■ Task directions
Print the text of every entry below line by line, with no changes, and leave the pictures out.

(Data excerpts)
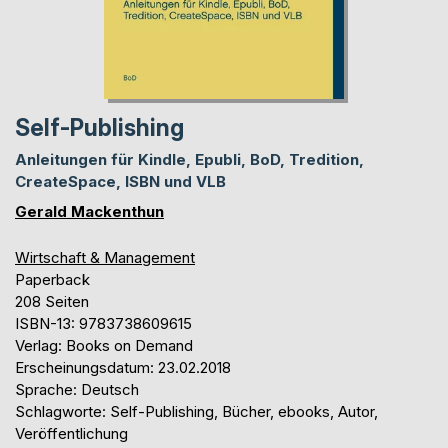
Self-Publishing
Anleitungen für Kindle, Epubli, BoD, Tredition,
CreateSpace, ISBN und VLB
Gerald Mackenthun
Wirtschaft & Management
Paperback
208 Seiten
ISBN-13: 9783738609615
Verlag: Books on Demand
Erscheinungsdatum: 23.02.2018
Sprache: Deutsch
Schlagworte: Self-Publishing, Bücher, ebooks, Autor,
Veröffentlichung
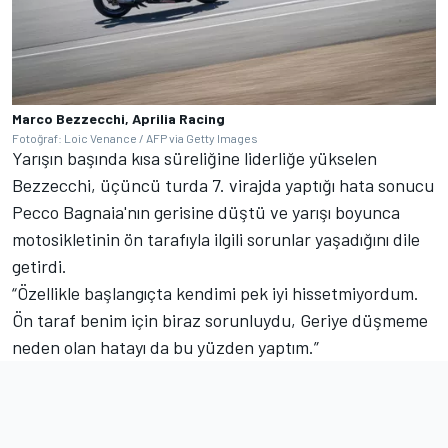
Marco Bezzecchi, Aprilia Racing
Fotoğraf: Loic Venance / AFP via Getty Images
Yarışın başında kısa süreliğine liderliğe yükselen
Bezzecchi, üçüncü turda 7. virajda yaptığı hata sonucu
Pecco Bagnaia'nın gerisine düştü ve yarışı boyunca
motosikletinin ön tarafıyla ilgili sorunlar yaşadığını dile
getirdi.
“Özellikle başlangıçta kendimi pek iyi hissetmiyordum.
Ön taraf benim için biraz sorunluydu, Geriye düşmeme
neden olan hatayı da bu yüzden yaptım.”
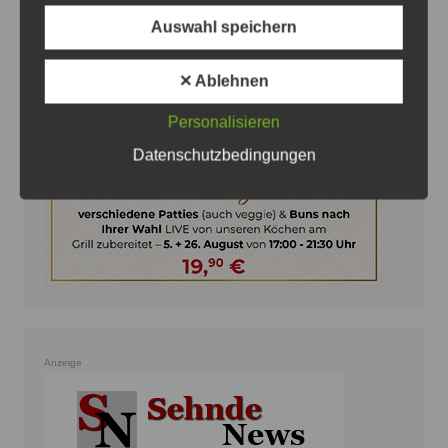
Auswahl speichern
Anzeige
✕ Ablehnen
Personalisieren
Datenschutzbedingungen
Anzeige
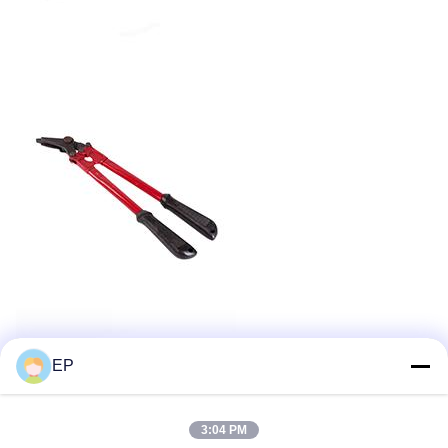
EP
3:04 PM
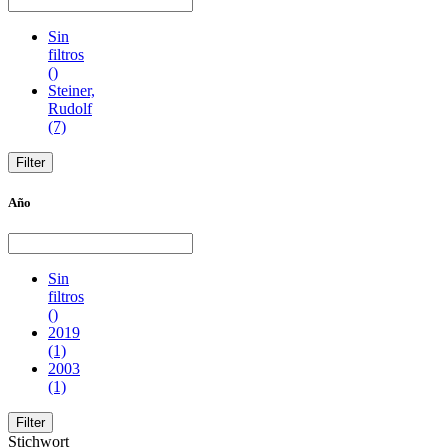
Sin
filtros
()
Steiner,
Rudolf
(7)
Año
Sin
filtros
()
2019
(1)
2003
(1)
Stichwort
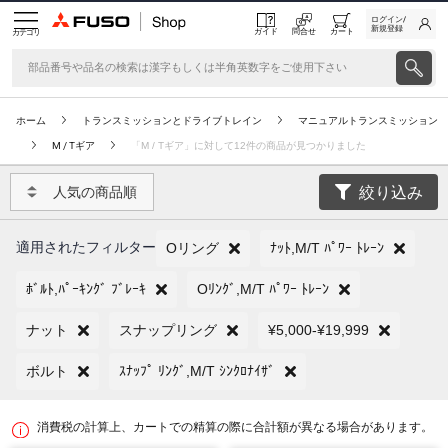
ログイン/
新規登録
ガイド
問合せ
カート
カテゴリ
ホーム
トランスミッションとドライブトレイン
マニュアルトランスミッション
M / Tギア
「M / Tギア」に対して12件の商品が見つかりました
絞り込み
人気の商品順
適用されたフィルター
Oリング
ﾅｯﾄ,M/T ﾊﾟﾜｰ ﾄﾚｰﾝ
ﾎﾞﾙﾄ,ﾊﾟｰｷﾝｸﾞ ﾌﾞﾚｰｷ
Oﾘﾝｸﾞ,M/T ﾊﾟﾜｰ ﾄﾚｰﾝ
ナット
スナップリング
¥5,000-¥19,999
ボルト
ｽﾅｯﾌﾟ ﾘﾝｸﾞ,M/T ｼﾝｸﾛﾅｲｻﾞ
消費税の計算上、カートでの精算の際に合計額が異なる場合があります。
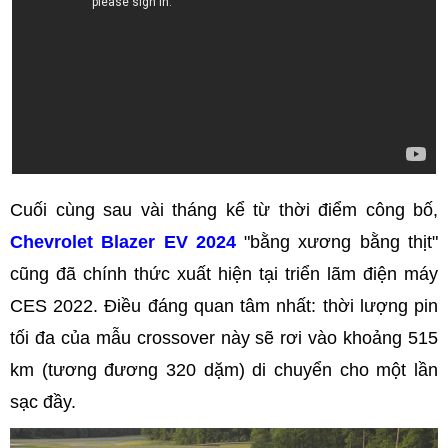
Cuối cùng sau vài tháng kể từ thời điểm công bố,
Chevrolet Blazer EV 2024
"bằng xương bằng thịt"
cũng đã chính thức xuất hiện tại triển lãm điện máy
CES 2022. Điều đáng quan tâm nhất: thời lượng pin
tối đa của mẫu crossover này sẽ rơi vào khoảng 515
km (tương đương 320 dặm) di chuyển cho một lần
sạc đầy.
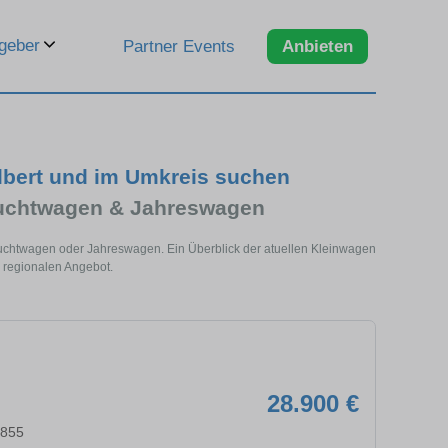
geber
Partner Events
Anbieten
lbert und im Umkreis suchen
auchtwagen & Jahreswagen
auchtwagen oder Jahreswagen. Ein Überblick der atuellen Kleinwagen
 regionalen Angebot.
28.900 €
2855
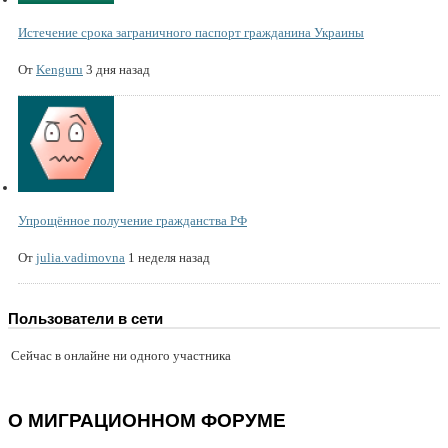
Истечение срока заграничного паспорт гражданина Украины
От
Kenguru
3 дня назад
Упрощённое получение гражданства РФ
От
julia.vadimovna
1 неделя назад
Пользователи в сети
Сейчас в онлайне ни одного участника
О МИГРАЦИОННОМ ФОРУМЕ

■ Answer to the problem
Self-Publishing
Anleitungen für Kindle, Epubli, BoD, Tredition,
CreateSpace, ISBN und VLB
Gerald Mackenthun
Wirtschaft & Management
Paperback
208 Seiten
ISBN-13: 9783738609615
Verlag: Books on Demand
Erscheinungsdatum: 23.02.2018
Sprache: Deutsch
Schlagworte: Self-Publishing, Bücher, ebooks, Autor,
Veröffentlichung
Marco Bezzecchi, Aprilia Racing
Fotoğraf: Loic Venance / AFP via Getty Images
Yarışın başında kısa süreliğine liderliğe yükselen
Bezzecchi, üçüncü turda 7. virajda yaptığı hata sonucu
Pecco Bagnaia'nın gerisine düştü ve yarışı boyunca
motosikletinin ön tarafıyla ilgili sorunlar yaşadığını dile
getirdi.
“Özellikle başlangıçta kendimi pek iyi hissetmiyordum.
Ön taraf benim için biraz sorunluydu, Geriye düşmeme
neden olan hatayı da bu yüzden yaptım.”
Auswahl speichern
Anzeige
✕ Ablehnen
Personalisieren
Datenschutzbedingungen
Anzeige
EP
3:04 PM
Sin
filtros
()
Steiner,
Rudolf
(7)
Año
Sin
filtros
()
2019
(1)
2003
(1)
Stichwort
ログイン/
新規登録
ガイド
問合せ
カート
カテゴリ
ホーム
トランスミッションとドライブトレイン
マニュアルトランスミッション
M / Tギア
「M / Tギア」に対して12件の商品が見つかりました
絞り込み
人気の商品順
適用されたフィルター
Oリング
ﾅｯﾄ,M/T ﾊﾟﾜｰ ﾄﾚｰﾝ
ﾎﾞﾙﾄ,ﾊﾟｰｷﾝｸﾞ ﾌﾞﾚｰｷ
Oﾘﾝｸﾞ,M/T ﾊﾟﾜｰ ﾄﾚｰﾝ
ナット
スナップリング
¥5,000-¥19,999
ボルト
ｽﾅｯﾌﾟ ﾘﾝｸﾞ,M/T ｼﾝｸﾛﾅｲｻﾞ
消費税の計算上、カートでの精算の際に合計額が異なる場合があります。
Cuối cùng sau vài tháng kể từ thời điểm công bố,
Chevrolet Blazer EV 2024
"bằng xương bằng thịt"
cũng đã chính thức xuất hiện tại triển lãm điện máy
CES 2022. Điều đáng quan tâm nhất: thời lượng pin
tối đa của mẫu crossover này sẽ rơi vào khoảng 515
km (tương đương 320 dặm) di chuyển cho một lần
sạc đầy.
geber
Partner Events
Anbieten
lbert und im Umkreis suchen
auchtwagen & Jahreswagen
auchtwagen oder Jahreswagen. Ein Überblick der atuellen Kleinwagen
 regionalen Angebot.
28.900 €
2855
Истечение срока заграничного паспорт гражданина Украины
От
Kenguru
3 дня назад
Упрощённое получение гражданства РФ
От
julia.vadimovna
1 неделя назад
Пользователи в сети
Сейчас в онлайне ни одного участника
О МИГРАЦИОННОМ ФОРУМЕ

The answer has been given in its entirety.